New release of ATHENA - ATHENA 1.2.4

Dear all,

A new version of ATHENA has been released – version 1.2.4!

Since my last post regarding ATHENA back in October 2023, there have been quite a few changes. For a brief recap, ATHENA is a Fortran-based feed-forward neural network library, with a focus on 3D convolutional layers.

Here is a brief summary of the new features since my last post (1.1.0):

  • fpm compilation compatibility
  • Batch normalisation layers added
  • Adam, AdaGrad, RMSProp optimisers added
  • Learning rate decay methods added
  • Unit tests added (currently 75% line coverage)
  • Overhaul of example programs and new additional examples
  • Lots of bug fixing
  • Repository migrated from GitLab to GitHub

The first thing to note is that the ATHENA library has been moved from its old hosting (on the Exeter Uni GitLab) to GitHub to improve community engagement. The migrated repository should have everything the old one did (including the wiki), other than release tags for versions prior to 1.2.0. Here is the new link:

The library can be installed using cmake or fpm. Currently it only handles local fpm installation and is not yet on the fpm registry (I will be looking into this next, but it might take a while as I can imagine that the library may not align with some of the current standards of fpm).

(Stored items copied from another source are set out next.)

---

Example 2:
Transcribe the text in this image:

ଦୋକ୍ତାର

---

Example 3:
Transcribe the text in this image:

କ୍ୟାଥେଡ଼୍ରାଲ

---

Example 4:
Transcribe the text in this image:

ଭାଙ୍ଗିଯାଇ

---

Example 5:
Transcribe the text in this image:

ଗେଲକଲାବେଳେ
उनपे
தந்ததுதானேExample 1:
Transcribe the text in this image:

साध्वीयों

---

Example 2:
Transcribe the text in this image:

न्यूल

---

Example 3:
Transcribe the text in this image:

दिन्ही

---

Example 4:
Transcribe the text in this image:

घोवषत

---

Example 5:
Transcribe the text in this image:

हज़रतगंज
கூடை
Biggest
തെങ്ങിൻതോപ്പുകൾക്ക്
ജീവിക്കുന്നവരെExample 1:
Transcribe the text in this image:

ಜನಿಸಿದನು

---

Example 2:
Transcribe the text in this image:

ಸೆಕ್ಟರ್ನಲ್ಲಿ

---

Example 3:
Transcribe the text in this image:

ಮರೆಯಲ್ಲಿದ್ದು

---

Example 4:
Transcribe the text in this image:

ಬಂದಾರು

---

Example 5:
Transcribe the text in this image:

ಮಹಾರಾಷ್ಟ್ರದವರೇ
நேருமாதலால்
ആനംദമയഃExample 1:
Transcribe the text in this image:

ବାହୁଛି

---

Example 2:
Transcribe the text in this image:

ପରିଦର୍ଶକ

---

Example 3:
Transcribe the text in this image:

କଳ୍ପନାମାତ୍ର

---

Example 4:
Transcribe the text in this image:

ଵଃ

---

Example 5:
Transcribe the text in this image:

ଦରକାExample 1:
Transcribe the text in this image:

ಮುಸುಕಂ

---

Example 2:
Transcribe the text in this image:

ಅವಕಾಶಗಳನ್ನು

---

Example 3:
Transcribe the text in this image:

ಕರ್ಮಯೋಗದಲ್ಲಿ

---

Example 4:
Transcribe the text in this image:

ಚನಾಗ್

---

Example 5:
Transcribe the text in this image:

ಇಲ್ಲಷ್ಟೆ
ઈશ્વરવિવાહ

A recap on the available layers in

  • 1D, 3D, and 4D inputer layers
  • 2D and 3D convolutional layers
  • 2D and 3D dropblock layers
  • Dropout layers
  • 2D and 3D flatten layers (automated)
  • 2D and 3D average pooling layers
  • 2D and 3D maxpool layers
  • 2D and 3D batch normalisation layers
  • Fully-connected (dense) layers

The ATHENA project has drawn some inspiration from the neural-fortran project. I recommend people check out that project also for neural-network functionality in modern fortran.

I hope that this is useful for someone as well as myself. Feel free to do whatever you want with it. I hope to continue to maintain this and develop it further. Speed still may be a limiting factor (it has not hindered my projects, but I can imagine that there will be much more room for improvement).

Feel free to ask any questions or make recommendations. If anyone has any interest in contributing to this project, please get in touch as help and further guidance on where to take this would be greatly appreciated.

Kind regards,
Ned

11 Likes

I had a look at your project, just trying to get some idea about it, mind you, but I do not see the documentation directory you mentioned.

Hi @Arjen. Sorry about that. You are correct, thanks for pointing that out. I have now removed the reference to doc/ in the README. There is currently no doc/ directory as I have not yet made a manual.pdf (I hope to at some point though, just not sure when).

The GitHub wiki is currently how I am documenting the code. Hopefully this offers sufficient guidance on how the code all works/can be used (along with the example programs). Please let me know if it is not clear though and I will be happy to improve it.

Ah, I had not looked at the Wiki. I will have a look there :slight_smile:

1 Like

Very nice. Wish your project was available last year when I was trying to generate a regression model for some very large scale CFD and experimental data sets. I was forced to use Python/keras (which was surprisingly fast and very easy to implement even for the rather large training data sets I was using). One thing that made a big difference in overall convergence was adding a batch normalization layer as a preprocessor for the training data before I added the hidden layers. Can your code do something like this

  model = Sequential()
  if ibatchnorm > 0 :
    model.add(BatchNormalization())
  for i in range (nhidden):
    if iregl2 > 0:
      model.add(Dense(nneurons, activation=actfun, kernel_regularizer=regularizers.L2(regval)))
    else:
      model.add(Dense(nneurons, activation=actfun))

    if ibatchnorm > 0:
      model.add(BatchNormalization())
    if idropout > 0:
      model.add(Dropout(0.1))
  model.add(Dense(1, activation='linear'))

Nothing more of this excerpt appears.